WHAT THE TASK REQUIRES
Put every line of the rows below into a Markdown table with two columns, No. and Line, numbering each line in order. Skip blank lines and leave out the pictures.
START EXERCISE DATA
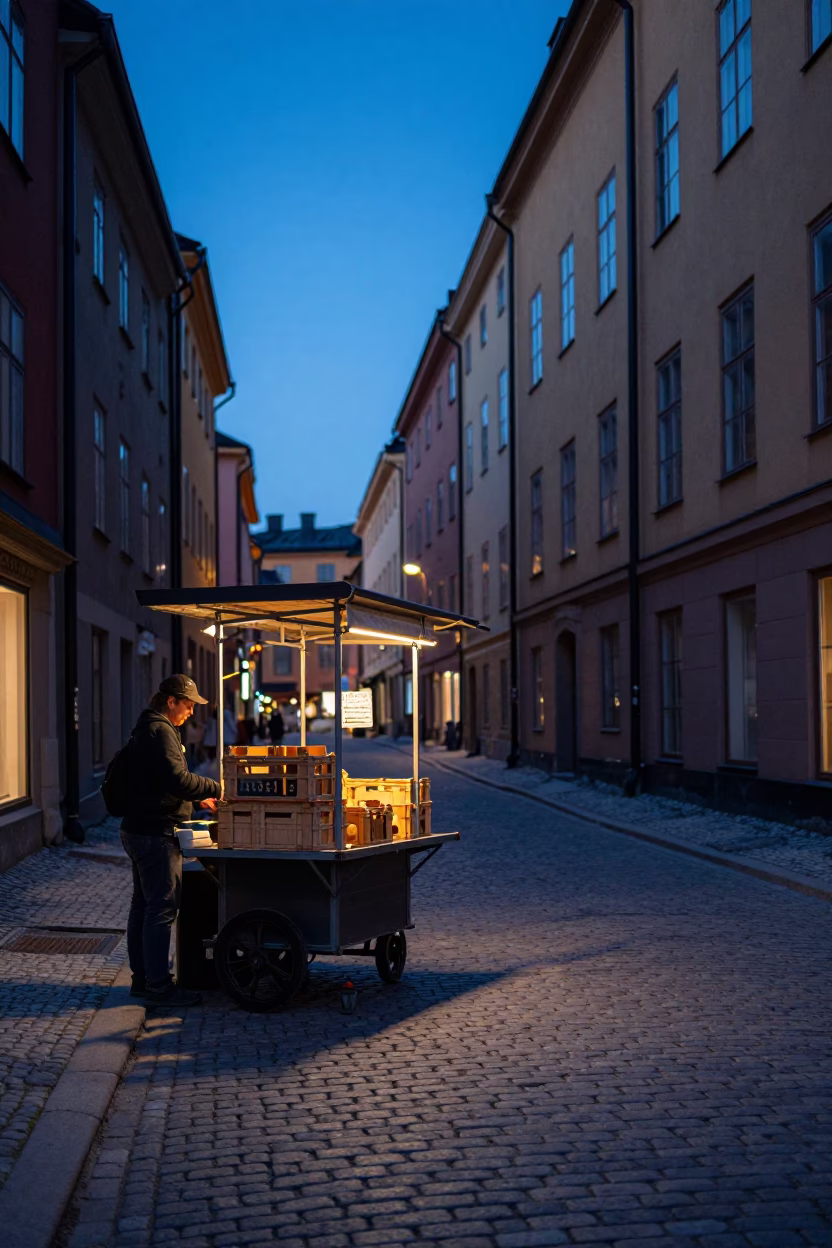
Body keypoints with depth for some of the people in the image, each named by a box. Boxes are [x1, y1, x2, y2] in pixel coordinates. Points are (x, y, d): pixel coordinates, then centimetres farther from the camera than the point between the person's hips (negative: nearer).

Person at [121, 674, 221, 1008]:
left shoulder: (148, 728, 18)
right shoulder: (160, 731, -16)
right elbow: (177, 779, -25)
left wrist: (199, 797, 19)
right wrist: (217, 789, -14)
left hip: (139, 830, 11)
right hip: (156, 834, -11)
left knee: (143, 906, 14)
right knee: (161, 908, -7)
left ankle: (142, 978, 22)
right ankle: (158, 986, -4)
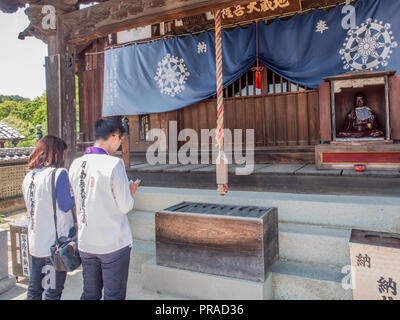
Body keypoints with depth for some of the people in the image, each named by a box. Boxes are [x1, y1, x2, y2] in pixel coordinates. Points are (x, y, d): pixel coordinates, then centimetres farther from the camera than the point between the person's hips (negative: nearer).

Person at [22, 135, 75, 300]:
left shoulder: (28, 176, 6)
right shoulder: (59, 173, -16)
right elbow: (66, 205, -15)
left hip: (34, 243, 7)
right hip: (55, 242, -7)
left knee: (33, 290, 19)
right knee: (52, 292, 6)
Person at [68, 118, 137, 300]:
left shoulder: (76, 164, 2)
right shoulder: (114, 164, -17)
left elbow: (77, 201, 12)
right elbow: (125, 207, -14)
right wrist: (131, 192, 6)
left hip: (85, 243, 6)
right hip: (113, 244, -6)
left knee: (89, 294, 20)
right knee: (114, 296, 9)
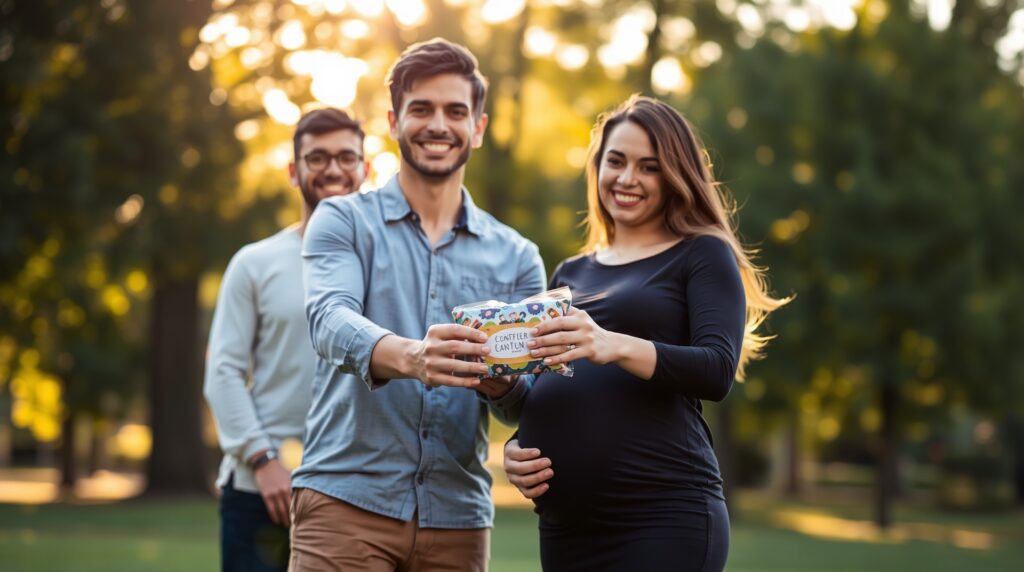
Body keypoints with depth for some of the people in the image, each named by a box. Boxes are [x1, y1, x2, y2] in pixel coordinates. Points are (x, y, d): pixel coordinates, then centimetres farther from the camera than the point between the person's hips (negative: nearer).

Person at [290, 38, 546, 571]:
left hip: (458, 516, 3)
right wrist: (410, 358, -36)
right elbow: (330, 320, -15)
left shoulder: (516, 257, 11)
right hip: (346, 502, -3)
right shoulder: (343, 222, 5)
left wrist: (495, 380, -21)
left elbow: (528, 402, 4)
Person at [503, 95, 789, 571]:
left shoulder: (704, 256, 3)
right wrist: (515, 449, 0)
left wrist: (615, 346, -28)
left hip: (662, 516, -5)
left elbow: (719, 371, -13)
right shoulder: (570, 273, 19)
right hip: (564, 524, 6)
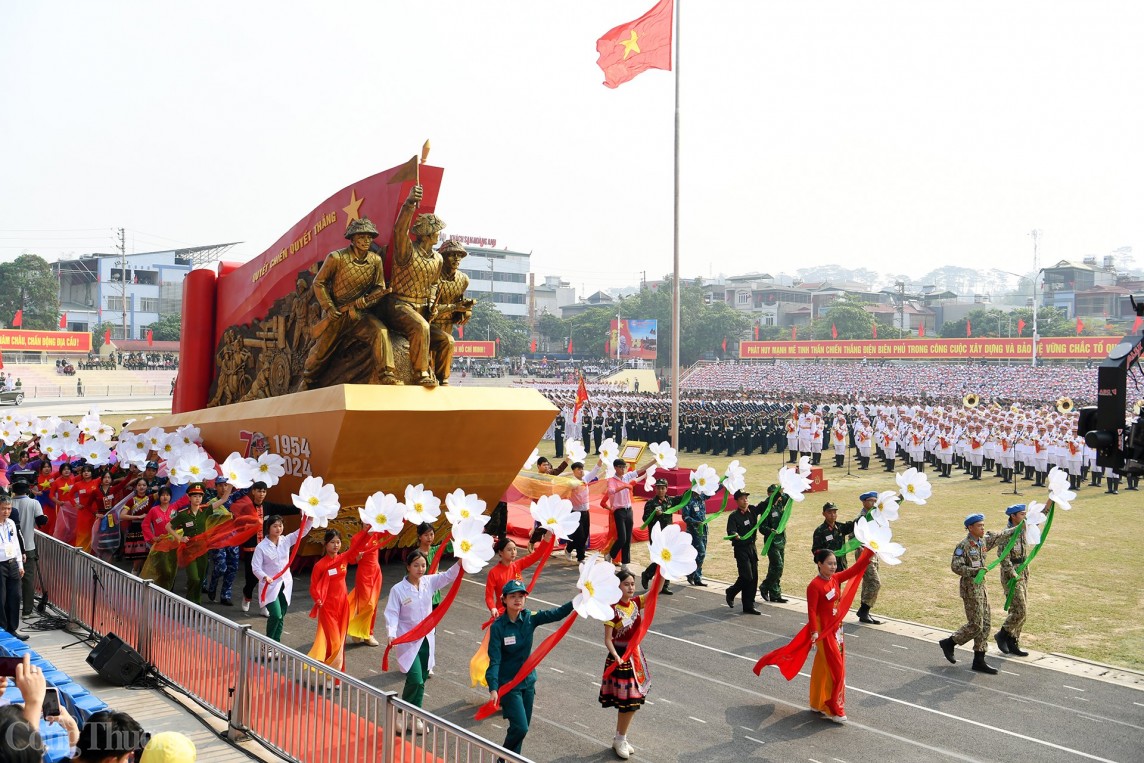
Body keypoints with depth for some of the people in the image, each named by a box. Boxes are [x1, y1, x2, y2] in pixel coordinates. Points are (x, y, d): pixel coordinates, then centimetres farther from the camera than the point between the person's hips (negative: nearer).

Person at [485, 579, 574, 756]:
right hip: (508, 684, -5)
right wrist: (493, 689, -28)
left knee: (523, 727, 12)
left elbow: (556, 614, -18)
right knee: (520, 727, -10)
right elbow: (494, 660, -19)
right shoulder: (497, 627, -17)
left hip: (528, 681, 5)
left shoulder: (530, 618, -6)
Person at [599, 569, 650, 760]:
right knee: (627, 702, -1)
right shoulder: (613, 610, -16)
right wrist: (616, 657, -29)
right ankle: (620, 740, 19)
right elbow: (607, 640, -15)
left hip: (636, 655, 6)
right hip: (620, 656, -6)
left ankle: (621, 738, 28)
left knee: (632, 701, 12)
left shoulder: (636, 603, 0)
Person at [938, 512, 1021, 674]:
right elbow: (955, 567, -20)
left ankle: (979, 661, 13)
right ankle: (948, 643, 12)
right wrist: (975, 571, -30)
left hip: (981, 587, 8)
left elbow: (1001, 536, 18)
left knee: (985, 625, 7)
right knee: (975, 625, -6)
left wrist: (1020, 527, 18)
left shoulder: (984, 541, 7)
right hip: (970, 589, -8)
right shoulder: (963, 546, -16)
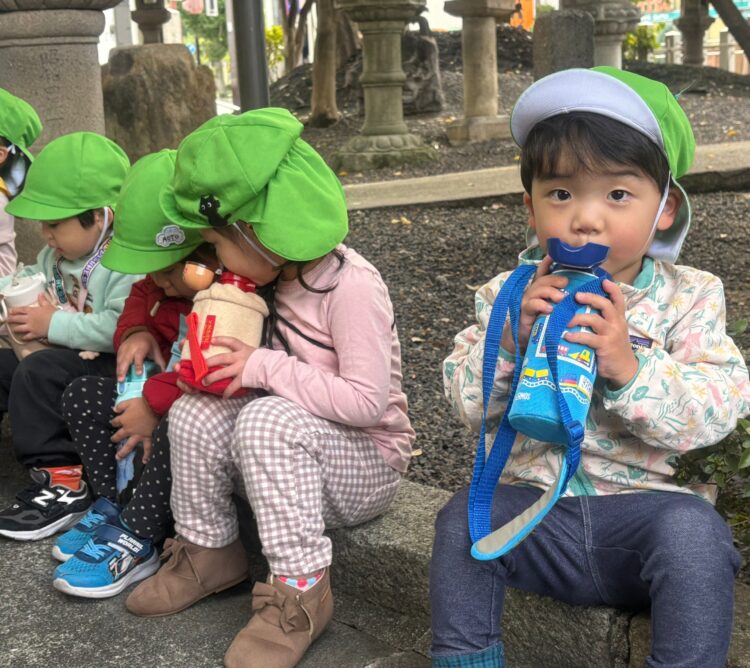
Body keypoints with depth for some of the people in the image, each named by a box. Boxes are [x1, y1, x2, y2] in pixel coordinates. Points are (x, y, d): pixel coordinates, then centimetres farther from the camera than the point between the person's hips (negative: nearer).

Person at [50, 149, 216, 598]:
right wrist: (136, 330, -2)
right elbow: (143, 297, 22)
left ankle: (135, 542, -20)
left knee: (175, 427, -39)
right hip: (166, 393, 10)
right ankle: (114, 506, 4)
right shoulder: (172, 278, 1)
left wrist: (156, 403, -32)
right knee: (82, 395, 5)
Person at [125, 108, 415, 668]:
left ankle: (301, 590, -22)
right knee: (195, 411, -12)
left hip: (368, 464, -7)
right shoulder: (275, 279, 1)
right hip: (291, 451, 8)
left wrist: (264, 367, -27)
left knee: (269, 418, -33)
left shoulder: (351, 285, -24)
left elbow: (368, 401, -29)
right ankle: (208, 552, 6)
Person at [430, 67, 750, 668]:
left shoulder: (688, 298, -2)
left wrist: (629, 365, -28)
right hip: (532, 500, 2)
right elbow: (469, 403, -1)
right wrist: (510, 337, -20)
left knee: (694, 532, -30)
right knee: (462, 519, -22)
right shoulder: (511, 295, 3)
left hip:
END EXERCISE DATA
FINISHED EXERCISE
| No. | Line |
|---|---|
| 1 | Body keypoints with depth for some of the people in the image, each named by a box. Boxes are [x1, y1, x2, y2] in pixel coordinates. Points are (x, y, d): pixel coordinates, then centimetres farther from the camera than the point between the person's hips (negative: nearer). |
| 2 | Person at [121, 674, 221, 1008]: |
| 3 | left shoulder: (148, 728, 18) |
| 4 | right shoulder: (160, 731, -16) |
| 5 | right elbow: (177, 779, -25) |
| 6 | left wrist: (199, 797, 19) |
| 7 | right wrist: (217, 789, -14) |
| 8 | left hip: (139, 830, 11) |
| 9 | right hip: (156, 834, -11) |
| 10 | left knee: (143, 906, 14) |
| 11 | right knee: (161, 908, -7) |
| 12 | left ankle: (142, 978, 22) |
| 13 | right ankle: (158, 986, -4) |
| 14 | Body keypoints with depth for some of the people in the image, each named by a box. Boxes are [x1, y1, x2, y2] in pixel coordinates. Points are (x, y, d): pixel coordinates, then centimetres farther from the camera than the point between the person's hips (negative: nearer). |
| 15 | Person at [22, 135, 75, 300]: |
| 16 | left shoulder: (28, 176, 6) |
| 17 | right shoulder: (59, 173, -16) |
| 18 | right elbow: (66, 205, -15) |
| 19 | left hip: (34, 243, 7) |
| 20 | right hip: (55, 242, -7) |
| 21 | left knee: (33, 290, 19) |
| 22 | right knee: (52, 292, 6) |
| 23 | Person at [68, 118, 137, 300]: |
| 24 | left shoulder: (76, 164, 2) |
| 25 | right shoulder: (114, 164, -17) |
| 26 | left elbow: (77, 201, 12) |
| 27 | right elbow: (125, 207, -14) |
| 28 | right wrist: (131, 192, 6) |
| 29 | left hip: (85, 243, 6) |
| 30 | right hip: (113, 244, -6) |
| 31 | left knee: (89, 294, 20) |
| 32 | right knee: (114, 296, 9) |
| 33 | Body keypoints with depth for some of the people in the image, each named by a box. Boxes are [x1, y1, x2, y2] in pixel coordinates. Points are (x, y, d): pixel coordinates, then centimetres farther from the camera than the point between the person's hips (negative: nearer). |
| 34 | Person at [290, 38, 546, 571]: |
| 35 | left hip: (458, 516, 3) |
| 36 | right wrist: (410, 358, -36) |
| 37 | right elbow: (330, 320, -15) |
| 38 | left shoulder: (516, 257, 11) |
| 39 | right hip: (346, 502, -3) |
| 40 | right shoulder: (343, 222, 5) |
| 41 | left wrist: (495, 380, -21) |
| 42 | left elbow: (528, 402, 4) |
| 43 | Person at [503, 95, 789, 571]: |
| 44 | left shoulder: (704, 256, 3) |
| 45 | right wrist: (515, 449, 0) |
| 46 | left wrist: (615, 346, -28) |
| 47 | left hip: (662, 516, -5) |
| 48 | left elbow: (719, 371, -13) |
| 49 | right shoulder: (570, 273, 19) |
| 50 | right hip: (564, 524, 6) |
| 51 | Body keypoints with depth for some of the people in the image, each named by a box. Boxes are [x1, y1, x2, y2] in pixel coordinates. Points are (x, y, d): pixel coordinates, then centimetres farther from the camera than the point between the person's hips (negative: nearer). |
| 52 | Person at [485, 579, 574, 756]: |
| 53 | right hip: (508, 684, -5) |
| 54 | right wrist: (493, 689, -28) |
| 55 | left knee: (523, 727, 12) |
| 56 | left elbow: (556, 614, -18) |
| 57 | right knee: (520, 727, -10) |
| 58 | right elbow: (494, 660, -19) |
| 59 | right shoulder: (497, 627, -17) |
| 60 | left hip: (528, 681, 5) |
| 61 | left shoulder: (530, 618, -6) |
| 62 | Person at [599, 569, 650, 760]: |
| 63 | right knee: (627, 702, -1) |
| 64 | right shoulder: (613, 610, -16) |
| 65 | right wrist: (616, 657, -29) |
| 66 | right ankle: (620, 740, 19) |
| 67 | right elbow: (607, 640, -15) |
| 68 | left hip: (636, 655, 6) |
| 69 | right hip: (620, 656, -6) |
| 70 | left ankle: (621, 738, 28) |
| 71 | left knee: (632, 701, 12) |
| 72 | left shoulder: (636, 603, 0) |
| 73 | Person at [938, 512, 1021, 674]: |
| 74 | right elbow: (955, 567, -20) |
| 75 | left ankle: (979, 661, 13) |
| 76 | right ankle: (948, 643, 12) |
| 77 | right wrist: (975, 571, -30) |
| 78 | left hip: (981, 587, 8) |
| 79 | left elbow: (1001, 536, 18) |
| 80 | left knee: (985, 625, 7) |
| 81 | right knee: (975, 625, -6) |
| 82 | left wrist: (1020, 527, 18) |
| 83 | left shoulder: (984, 541, 7) |
| 84 | right hip: (970, 589, -8) |
| 85 | right shoulder: (963, 546, -16) |
| 86 | Body keypoints with depth for some of the people in the image, each named by a box. Boxes are [x1, y1, x2, y2] in pixel coordinates. Points are (x, y, d): pixel coordinates, then centimetres farther from the camera than the point between the person's hips (negative: nearer). |
| 87 | Person at [50, 149, 216, 598]: |
| 88 | right wrist: (136, 330, -2) |
| 89 | right elbow: (143, 297, 22) |
| 90 | left ankle: (135, 542, -20) |
| 91 | left knee: (175, 427, -39) |
| 92 | right hip: (166, 393, 10) |
| 93 | right ankle: (114, 506, 4) |
| 94 | right shoulder: (172, 278, 1) |
| 95 | left wrist: (156, 403, -32) |
| 96 | right knee: (82, 395, 5) |
| 97 | Person at [125, 108, 415, 668]: |
| 98 | left ankle: (301, 590, -22) |
| 99 | right knee: (195, 411, -12) |
| 100 | left hip: (368, 464, -7) |
| 101 | right shoulder: (275, 279, 1) |
| 102 | right hip: (291, 451, 8) |
| 103 | left wrist: (264, 367, -27) |
| 104 | left knee: (269, 418, -33) |
| 105 | left shoulder: (351, 285, -24) |
| 106 | left elbow: (368, 401, -29) |
| 107 | right ankle: (208, 552, 6) |
| 108 | Person at [430, 67, 750, 668]: |
| 109 | left shoulder: (688, 298, -2) |
| 110 | left wrist: (629, 365, -28) |
| 111 | right hip: (532, 500, 2) |
| 112 | right elbow: (469, 403, -1) |
| 113 | right wrist: (510, 337, -20) |
| 114 | left knee: (694, 532, -30) |
| 115 | right knee: (462, 519, -22) |
| 116 | right shoulder: (511, 295, 3) |
| 117 | left hip: |